Por Fernando DAddario Si la realidad se
dejara llevar ligeramente por los prejuicios, habría que imaginar que un padre
dinamarqués y una madre santiagueña fueron determinantes en la construcción de dos
características esenciales en Carlos Hugo Christensen: el sentido de la libertad y la
paciencia. El primer don le sirvió, entre otras cosas, para constituirse en un cineasta
adelantado a su tiempo. La segunda cualidad lo ayudó a sobrellevar el dolor que en los
últimos años le producía la demora en el estreno de su último film, La casa de
azúcar, basado en un cuento de Silvina Ocampo. Entre una y otra se le coló la muerte,
que lo sorprendió a los 85 años con un ataque al corazón en su casa de Río de Janeiro.

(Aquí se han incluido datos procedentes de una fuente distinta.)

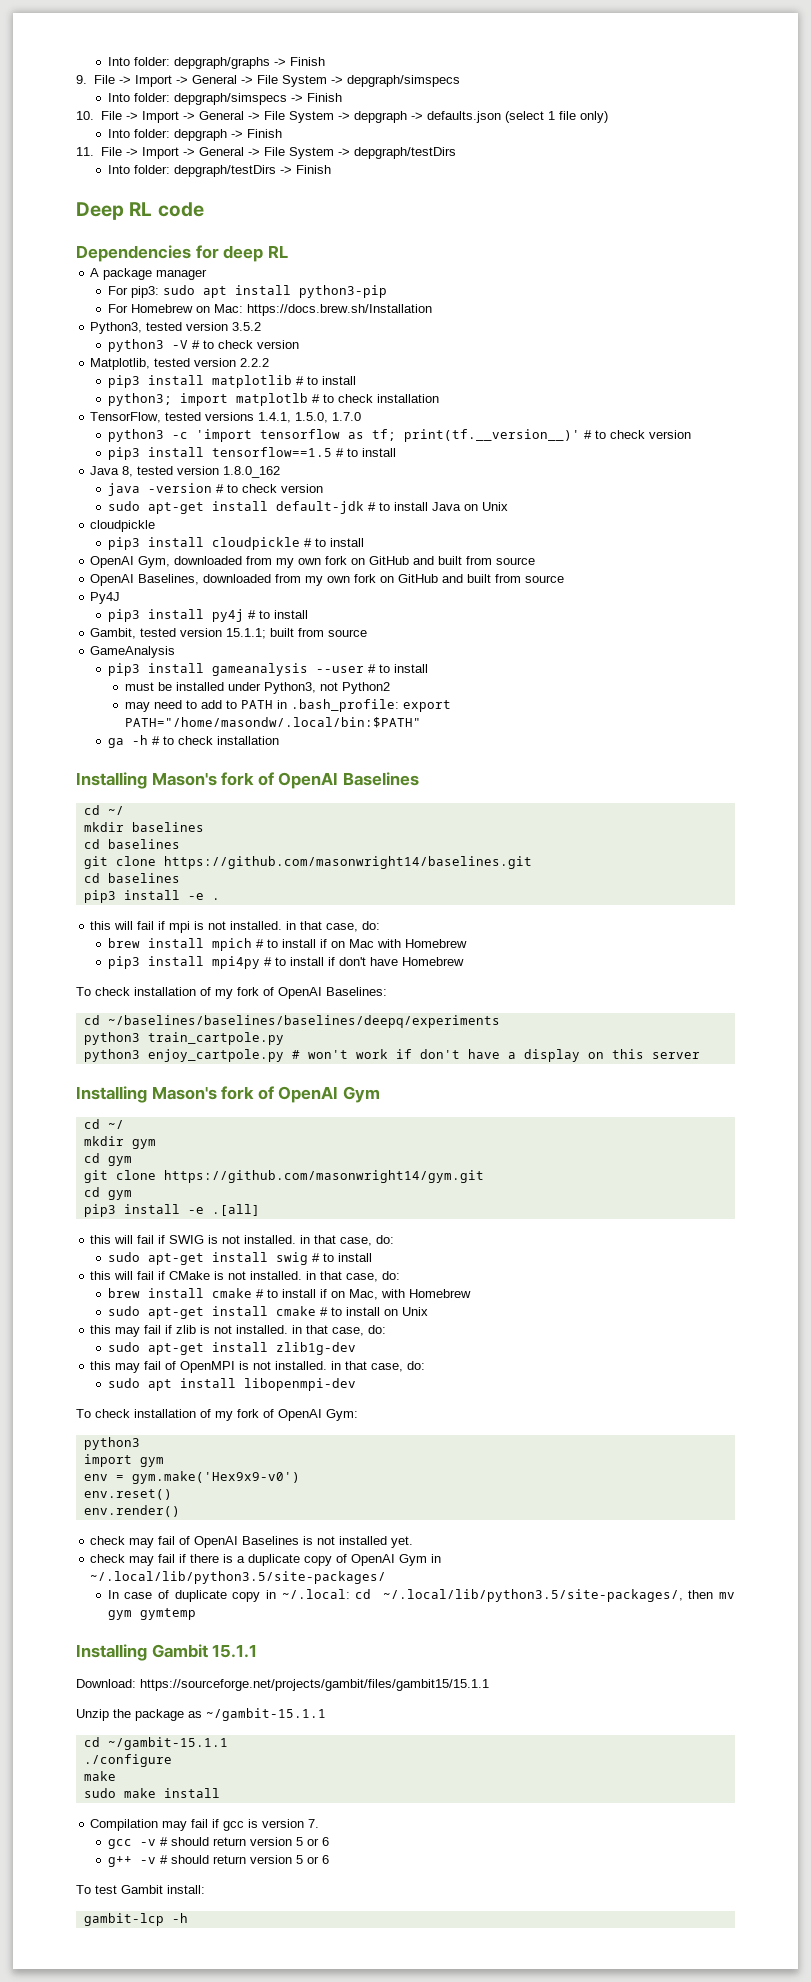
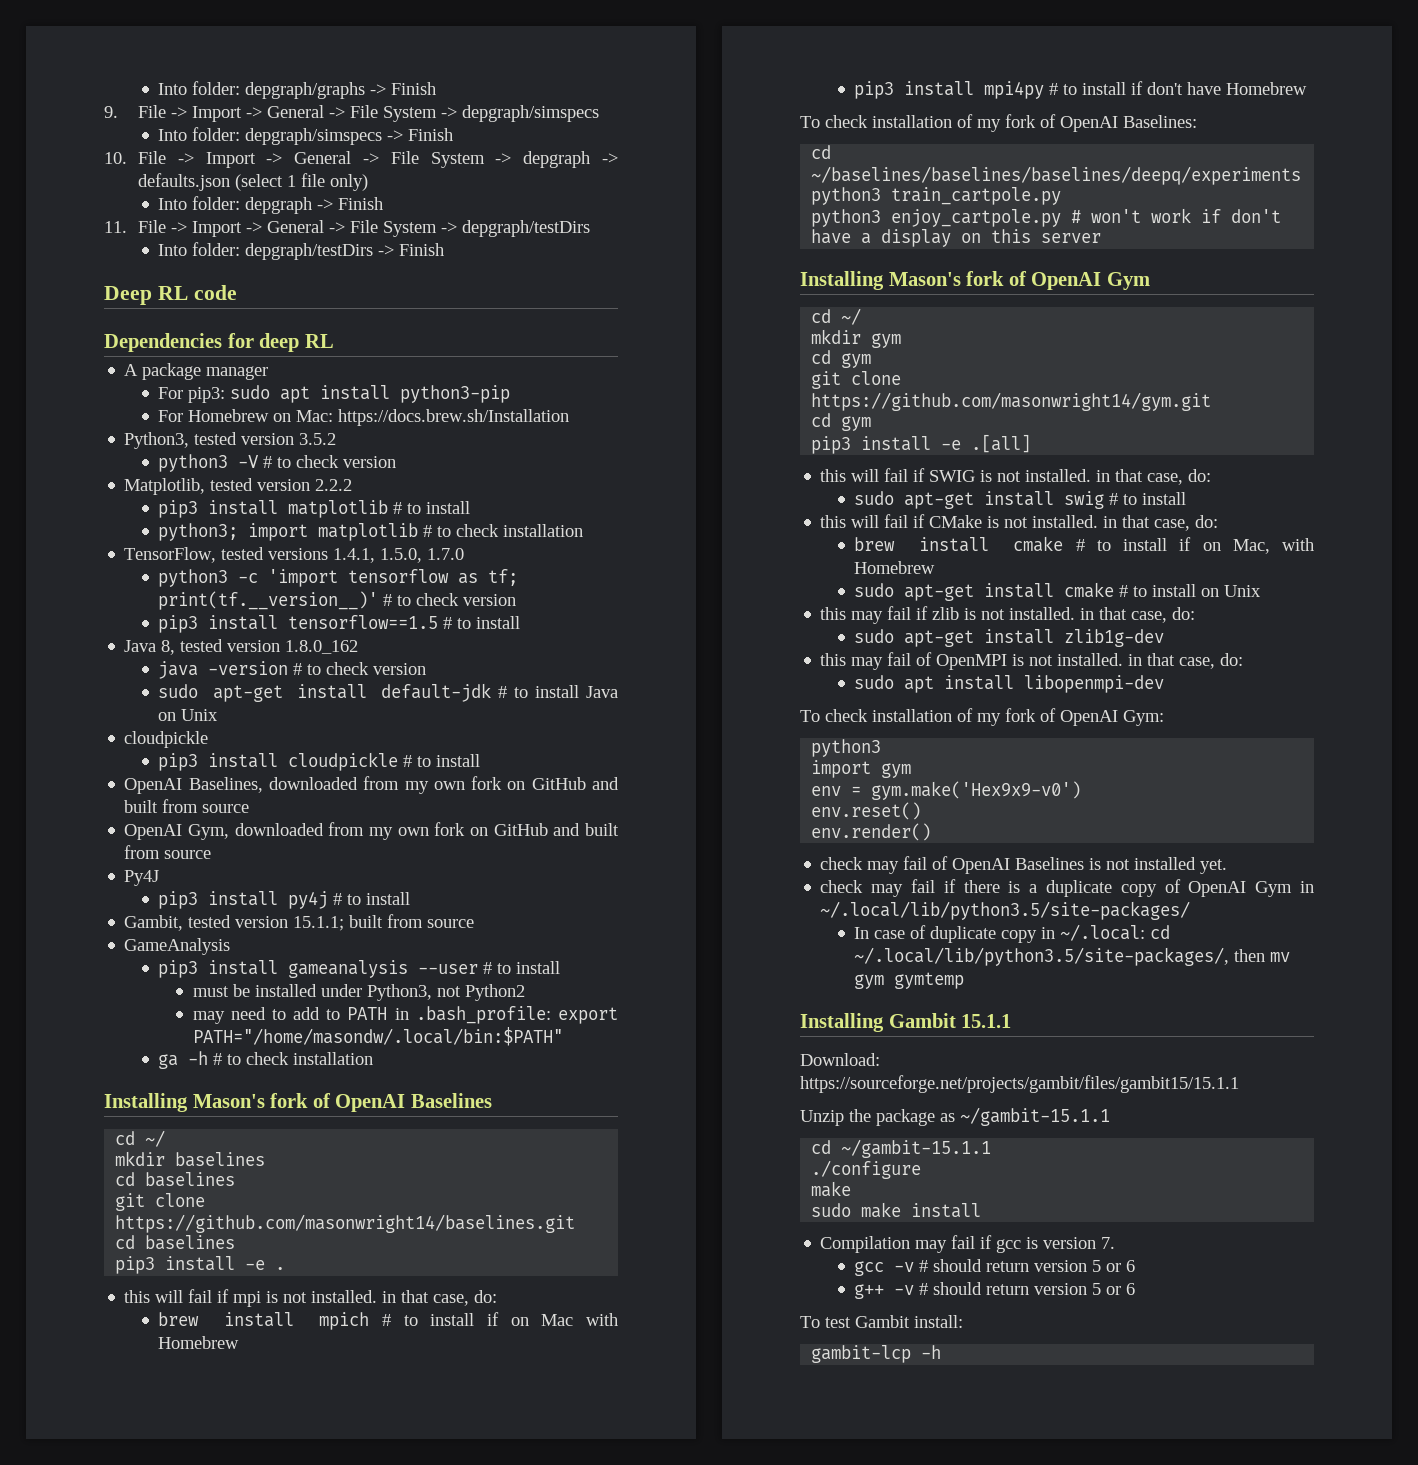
[235,393,308,406] matplotlb -> [318,523,419,541] matplotlib
[138,556,171,568] Gym, -> [188,777,263,793] Baselines,
[138,574,200,585] Baselines, -> [188,824,230,840] Gym,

Para finalizar su película sólo restaba la mezcla de la música (que compuso Jacques
Morelenbaum, el habitual compañero de tareas de Caetano Veloso), y el doblaje al
castellano, pero la partida de dinero del INCAA se demoró más de la cuenta.Como en
realidad los prejuicios le hacen mal a la realidad, habrá que agregar que su sentido de
la libertad también contribuyó a que perdiera la paciencia. En los años 40 fue un
pionero en la incorporación del erotismo al cine argentino. En Safo, historia de una
pasión (1943) con Mecha Ortiz y Roberto Escalada, y en El ángel desnudo (1946), con Olga
Zubarry y Guillermo Battaglia, se tomó ciertas atribuciones que muchos años después él
mismo consideraría como juegos de niños, pero que en ese momento provocaron
más de un escándalo. La espalda de Zubarry al desnudo, por ejemplo, era demasiado para
la época. Christensen se defendía con el imbatible argumento de la ironía: decía que
una de las cosas que lo habían animado era el estupor que le producía escuchar las risas
de los espectadores cada vez que los personajes de una película se besaban o se decían
te quiero. Era la época de oro del cine nacional. A pesar de que la 2da.
Guerra Mundial provocaba limitaciones para conseguir material fílmico, las películas
argentinas marcaban una clara hegemonía en toda Latinoamérica. Se estrenaba un promedio
de 50 películas por año, y Christensen, un declarado admirador de John Ford y Torre
Nilsson, se codeaba con directores como Lucas Demare y Mario Soffici, entre otros. Como
buen producto de su época, su llegada al cine estuvo ligada al tango y a la radio. En El
Mundo conducía un popular programa radial, que terminó siendo su carta de presentación
en los estudios Lumiton (la Meca cinematográfica de Buenos Aires), donde empezó con buen
pie, trabajando como asistente de dirección en Así es la vida. A los 23 años dirigió
El inglés de los güesos (con Arturo García Buhr, basada en la novela de Benito Lynch),
y luego su carrera fluctuó entre las comedias dramáticas (Los chicos crecen), los ya
citados trabajos con fuerte contenido erótico y algunos policiales más que
interesantes, como La muerte camina en la lluvia (1948), Si muero antes de despertar y No
abras nunca esa puerta (1951).La osadía de varios de sus films y su temperamento fueron
motivo de cortocircuitos con los organismos fiscalizadores de la moral y las buenas
costumbres. En 1954 decidió irse del país. Lo esperaban en México, pero en el camino,
el productor Roberto Acacio lo convenció para que hicieran una película juntos en
Brasil. Trabajaron juntos en Manos sangrientas y fue un éxito. Se quedó entonces en
Río, donde basó su filmografía en la adaptación de textos de autores brasileños,
desde Guimaraes Rosa hasta Drummond de Andrade. También incursionó en el universo
borgeano, con una acertada versión de La intrusa. En los últimos tiempos, la tonada
portuguesa daba cuenta de su largo y voluntario exilio, que engañaba con esporádicas
visitas a Buenos Aires. Anteayer había recibido en Brasil un premio a su trayectoria.
Llegó a su casa de Río, y se acostó a dormir, sin siquiera desarmar la valija. Puede
que haya soñado con La casa de azúcar.